In October 2002, the Department of Health established a national IT programme designed to improve patient care by ensuring doctors and other NHS staff could communicate more easily.
Its main aims were to make patients' records more accessible to staff nationwide, to make it easier for GPs to book hospital appointments for their patients, and to provide a system to store and send prescriptions and x-rays electronically.
The new computer network was also designed to give GPs and primary care trusts feedback on the standard of care that patients were getting, and to ensure that the NHS could cope with present and future demands.
The inquiry follows a string of bungled IT programmes, introduced in different government agencies, including the Criminal Records Bureau and Passport Service.
Although the government has set aside £2.3bn to fund the programme until 2006, the total value of the contracts that have so far been awarded is £6.2bn.
The NAO, which independently audits government departments, is now checking up on the project.
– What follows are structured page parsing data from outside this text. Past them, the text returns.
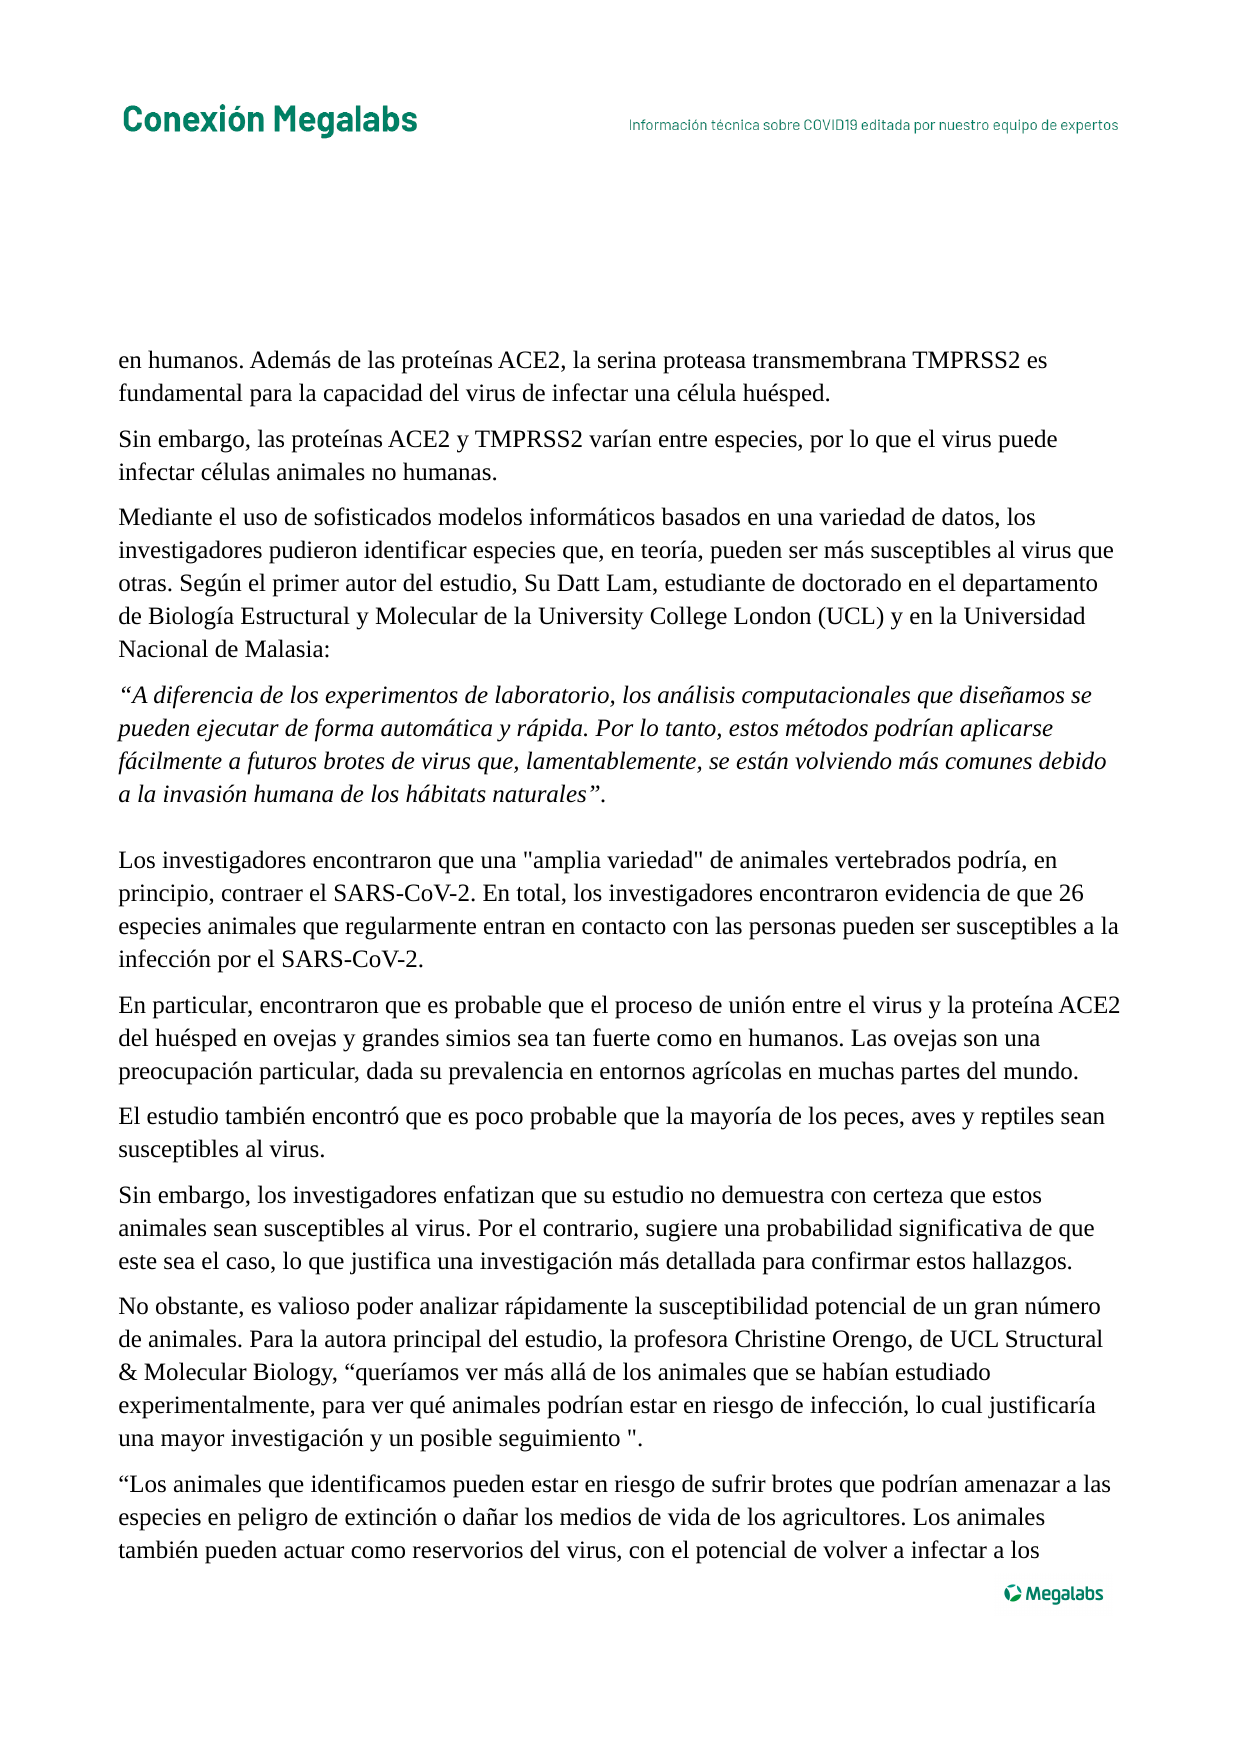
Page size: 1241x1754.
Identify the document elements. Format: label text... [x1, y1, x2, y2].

text No obstante, es valioso poder analizar rápidamente la susceptibilidad potencial de un gran número de animales. Para la autora principal del estudio, la profesora Christine Orengo, de UCL Structural & Molecular Biology, “queríamos ver más allá de los animales que se habían estudiado experimentalmente, para ver qué animales podrían estar en riesgo de infección, lo cual justificaría una mayor investigación y un posible seguimiento ". [118, 1291, 1122, 1452]
text Los investigadores encontraron que una "amplia variedad" de animales vertebrados podría, en principio, contraer el SARS-CoV-2. En total, los investigadores encontraron evidencia de que 26 especies animales que regularmente entran en contacto con las personas pueden ser susceptibles a la infección por el SARS-CoV-2. [118, 845, 1122, 973]
text En particular, encontraron que es probable que el proceso de unión entre el virus y la proteína ACE2 del huésped en ovejas y grandes simios sea tan fuerte como en humanos. Las ovejas son una preocupación particular, dada su prevalencia en entornos agrícolas en muchas partes del mundo. [118, 990, 1122, 1084]
text Sin embargo, las proteínas ACE2 y TMPRSS2 varían entre especies, por lo que el virus puede infectar células animales no humanas. [118, 424, 1122, 486]
text en humanos. Además de las proteínas ACE2, la serina proteasa transmembrana TMPRSS2 es fundamental para la capacidad del virus de infectar una célula huésped. [118, 345, 1122, 407]
text “A diferencia de los experimentos de laboratorio, los análisis computacionales que diseñamos se pueden ejecutar de forma automática y rápida. Por lo tanto, estos métodos podrían aplicarse fácilmente a futuros brotes de virus que, lamentablemente, se están volviendo más comunes debido a la invasión humana de los hábitats naturales”. [118, 680, 1122, 808]
text Mediante el uso de sofisticados modelos informáticos basados ​​en una variedad de datos, los investigadores pudieron identificar especies que, en teoría, pueden ser más susceptibles al virus que otras. Según el primer autor del estudio, Su Datt Lam, estudiante de doctorado en el departamento de Biología Estructural y Molecular de la University College London (UCL) y en la Universidad Nacional de Malasia: [118, 502, 1122, 663]
text El estudio también encontró que es poco probable que la mayoría de los peces, aves y reptiles sean susceptibles al virus. [118, 1101, 1122, 1163]
text Sin embargo, los investigadores enfatizan que su estudio no demuestra con certeza que estos animales sean susceptibles al virus. Por el contrario, sugiere una probabilidad significativa de que este sea el caso, lo que justifica una investigación más detallada para confirmar estos hallazgos. [118, 1180, 1122, 1274]
text “Los animales que identificamos pueden estar en riesgo de sufrir brotes que podrían amenazar a las especies en peligro de extinción o dañar los medios de vida de los agricultores. Los animales también pueden actuar como reservorios del virus, con el potencial de volver a infectar a los [118, 1469, 1122, 1564]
It will investigate how the contracts were awarded, whether they will deliver value for money, and examine the department's progress.
Earlier this year, Richard Bacon, a member of the Commons public accounts committee which works hand-in-hand with the NAO, wrote to the office to complain that NHS staff had not been properly consulted over the new programme.
Similar concerns were expressed by the British Medical Association, and in April, Peter Hutton, the chairman of the Academy of Medical Royal Colleges, resigned from the advisory board.
However, Richard Granger, who is in charge of the programme, said more than 2,000 doctors had been consulted.
A spokesman for the NAO said last night: "We have been monitoring the programme for some time."
The programme has suffered other teething troubles, most notably in March, when the NHS cancelled a £90m email contract with the business and technology solutions company EDS, citing delivery problems and low take-up. The two parties eventually reached a confidential settlement.
But problems with new technology are not confined to the health service. In June, the Cabinet Office cancelled a £83m contract for a secure data centre to host government websites, saying the services contracted for had not been delivered or accepted.
The Immigration Service and the Prison Service have fallen victim to ghosts in the machine - as has the Passport Office.
In July, the Commons work and pensions committee, scrutinising the government's IT track record, called for more transparency when it came to computer failures.
The committee described the Child Support Agency's new system for working out payments, which is two years late and well over budget, as "clearly defective".
· Foundation hospital chiefs have warned the government its NHS reform programme could fail if bureaucratic interference and financial cuts continue to undermine their autonomy. The warning came after the government took back £1m bonuses from foundation hospitals that had won three stars and set their borrowing rates lower than they had expected.